Comment - "Speers" and the Near-Beer Revolution
The label that started it all
At the launch of an extension to Heineken's hugely successful Desperados brand two weeks ago, the brewer's UK management issued a brash come-on to rivals looking to challenge them in the so-called “spirit-beer” category. “You'd better be good,” they said.
As Heineken suggests, the new contender will have its work cut out, because the Dutch brewer's faith in Desperados is hardly misplaced. The Tequila-flavoured beverage in the UK holds two-thirds share of a spirit-beer category estimated by IRI to be worth GBP30m (US$50.2m). According to Heineken's own numbers, the Desperados brand has seen value sales increase by 70% in the past year, with the overall spirit beer category growing volume sales by 71% in the on-trade. The brewer said that, by 2016, the category is predicted to be worth GBP400m (US$6.7m).
Another advantage that Desperados holds over Cubanisto, as well as brands such as Cuvana and Dead Crow from SHS Drinks and Carlsberg's Skøll Tuborg, is an established name across Europe, earned since it was first rolled out in France more than a decade ago.
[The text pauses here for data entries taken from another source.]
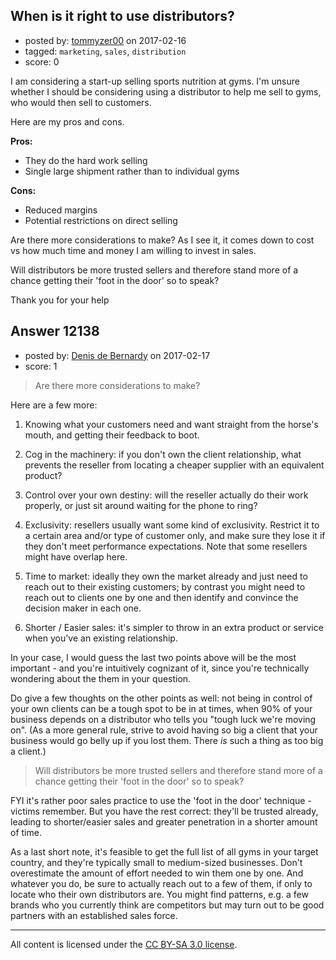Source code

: ## When is it right to use distributors?

- posted by: [tommyzer00](https://stackexchange.com/users/7243999/tommyzer00) on 2017-02-16
- tagged: `marketing`, `sales`, `distribution`
- score: 0

I am considering a start-up selling sports nutrition at gyms. I'm unsure whether I should be considering using a distributor to help me sell to gyms, who would then sell to customers. 

Here are my pros and cons.

**Pros:**

 - They do the hard work selling
 - Single large shipment rather than to individual gyms

**Cons:**

 - Reduced margins
 - Potential restrictions on direct selling

Are there more considerations to make? As I see it, it comes down to cost vs how much time and money I am willing to invest in sales.

Will distributors be more trusted sellers and therefore stand more of a chance getting their 'foot in the door' so to speak?

Thank you for your help


## Answer 12138

- posted by: [Denis de Bernardy](https://stackexchange.com/users/182468/denis-de-bernardy) on 2017-02-17
- score: 1

> Are there more considerations to make?

Here are a few more:

1. Knowing what your customers need and want straight from the horse's mouth, and getting their feedback to boot.

2. Cog in the machinery: if you don't own the client relationship, what prevents the reseller from locating a cheaper supplier with an equivalent product?

3. Control over your own destiny: will the reseller actually do their work properly, or just sit around waiting for the phone to ring?

4. Exclusivity: resellers usually want some kind of exclusivity. Restrict it to a certain area and/or type of customer only, and make sure they lose it if they don't meet performance expectations. Note that some resellers might have overlap here.

4. Time to market: ideally they own the market already and just need to reach out to their existing customers; by contrast you might need to reach out to clients one by one and then identify and convince the decision maker in each one.

5. Shorter / Easier sales: it's simpler to throw in an extra product or service when you've an existing relationship.

In your case, I would guess the last two points above will be the most important - and you're intuitively cognizant of it, since you're technically wondering about the them in your question.

Do give a few thoughts on the other points as well: not being in control of your own clients can be a tough spot to be in at times, when 90% of your business depends on a distributor who tells you "tough luck we're moving on". (As a more general rule, strive to avoid having so big a client that your business would go belly up if you lost them. There _is_ such a thing as too big a client.)

> Will distributors be more trusted sellers and therefore stand more of a chance getting their 'foot in the door' so to speak?

FYI it's rather poor sales practice to use the 'foot in the door' technique - victims remember. But you have the rest correct: they'll be trusted already, leading to shorter/easier sales and greater penetration in a shorter amount of time.

As a last short note, it's feasible to get the full list of all gyms in your target country, and they're typically small to medium-sized businesses. Don't overestimate the amount of effort needed to win them one by one. And whatever you do, be sure to actually reach out to a few of them, if only to locate who their own distributors are. You might find patterns, e.g. a few brands who you currently think are competitors but may turn out to be good partners with an established sales force.



---

All content is licensed under the [CC BY-SA 3.0 license](https://creativecommons.org/licenses/by-sa/3.0/).
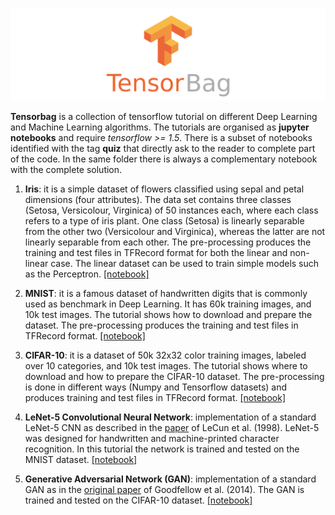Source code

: 
<p align="center">
<img src="./etc/img/logo.png" width="800">
</p>

**Tensorbag** is a collection of tensorflow tutorial on different Deep Learning and Machine Learning algorithms. The tutorials are organised as **jupyter notebooks** and require *tensorflow >= 1.5*. There is a subset of notebooks identified with the tag **quiz** that directly ask to the reader to complete part of the code. In the same folder there is always a complementary notebook with the complete solution.

1. **Iris**: it is a simple dataset of flowers classified using sepal and petal dimensions (four attributes). The data set contains three classes (Setosa, Versicolour, Virginica) of 50 instances each, where each class refers to a type of iris plant. One class (Setosa) is linearly separable from the other two (Versicolour and Virginica), whereas the latter are not linearly separable from each other. The pre-processing produces the training and test files in TFRecord format for both the linear and non-linear case. The linear dataset can be used to train simple models such as the Perceptron. [[notebook]](./iris/iris.ipynb)

2. **MNIST**: it is a famous dataset of handwritten digits that is commonly used as benchmark in Deep Learning. It has 60k training images, and 10k test images. The tutorial shows how to download and prepare the dataset. The pre-processing produces the training and test files in TFRecord format. [[notebook]](./mnist/mnist.ipynb)

3. **CIFAR-10**: it is a dataset of 50k 32x32 color training images, labeled over 10 categories, and 10k test images. The tutorial shows where to download and how to prepare the CIFAR-10 dataset. The pre-processing is done in different ways (Numpy and Tensorflow datasets) and produces training and test files in TFRecord format. [[notebook]](./cifar10/cifar10.ipynb)

4. **LeNet-5 Convolutional Neural Network**: implementation of a standard LeNet-5 CNN as described in the [paper](http://www.dengfanxin.cn/wp-content/uploads/2016/03/1998Lecun.pdf) of LeCun et al. (1998). LeNet-5 was designed for handwritten and machine-printed character recognition. In this tutorial the network is trained and tested on the MNIST dataset. [[notebook]](./lenet5/lenet5.ipynb)

5. **Generative Adversarial Network (GAN)**: implementation of a standard GAN as in the [original paper](https://arxiv.org/pdf/1406.2661.pdf) of Goodfellow et al. (2014). The GAN is trained and tested on the CIFAR-10 dataset. [[notebook]](./generative_adversarial_networks/generative_adversarial_networks.ipynb)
In fact, Desperados' standing has meant it has set the ground rules of the spirit-beer category. The products are geared towards younger consumers and what the industry terms “high-energy occasions”. They also typically have a higher-end abv (Desperados is 5.9% abv), a fact that reflects the French market it was incubated in, where high abv beers are more common compared to the rest of Europe.
“That's one of the factors that consumers see as setting the spirit-beer category apart from other flavoured beers,” said Mark Hopper, head of innovation & brand development at SHS Drinks, and who has branded the category "speers". “Consumers are expecting it (the abv) to be higher.”
Another factor that links spirit-beer is, confusingly, that there are no spirits in it. Desperados is a malt beverage with Tequila flavourings, while Cubanisto is “rum-flavoured”. The question is, therefore, is this a category at all, or simply part of flavoured beer?
Hopper believes the consumer knows the difference.
“The spirit element is what motivates the consumers to go for the spirit beer,” he told just-drinks today. "When you talk to the consumer, they don't see these products as flavoured beer, they describe them as spirit beer because it is the spirit part that motivates them to buy. They see the value in that.”
According to Bernstein analyst Trevor Stirling, the motivation for producers is even clearer.
“There are much higher unit revenues on these products,” he told just-drinks. “Desperados is priced around 25% premium to Heineken, I believe, so it is a very profitable high-margin business.”
But, if Heineken feels secure in maintaining Desperados' market share in the face of the likes of Cubanisto, then it might be wise to look to the US, where A-B InBev is finding success with cocktail beer range Lime-a-Rita.
Similar to the spirit-beers of Europe, Lime-a-Rita and its flavour extensions have been propping up declines in parent brand Bud Light since it was launched two years ago. The extension is also bringing new drinkers into the beer category from spirits with its high 8% abv. According to A-B InBev, 50% of the incremental volumes coming in to the beer category are down to the Rita range.
Stirling believes these US-based brands, which also include Redd's Brewing Co's range of flavoured ales, are all playing in the “near-beer” zone.
“Redd's products are malt based but are clearly trying to play into the spirits territory,” he says. “You've got spirit-flavoured beers, which are still primarily beers, and then further on you have the Rita's, which are between the two.”
What links all of these products on both sides of the Atlantic is the younger demographic that drinks them. One question, then - and one which was asked at Heineken's Desperados launch two weeks ago - where do these consumers go when they become older? Do they remain loyal to these labels or move onto 'traditional' premium lagers such as brand Heineken or Stella Artois?
The short answer from Heineken's UK management is that it is still too early to tell. However, it is interesting to note that the Desperados extension that was being unveiled, Desperados Verde, was described as sweeter than the original. It also has a lower abv of just 4.7%.
It seems that, just as the spirit-beer category is getting more crowded, Desperados has changed the rules of its own game.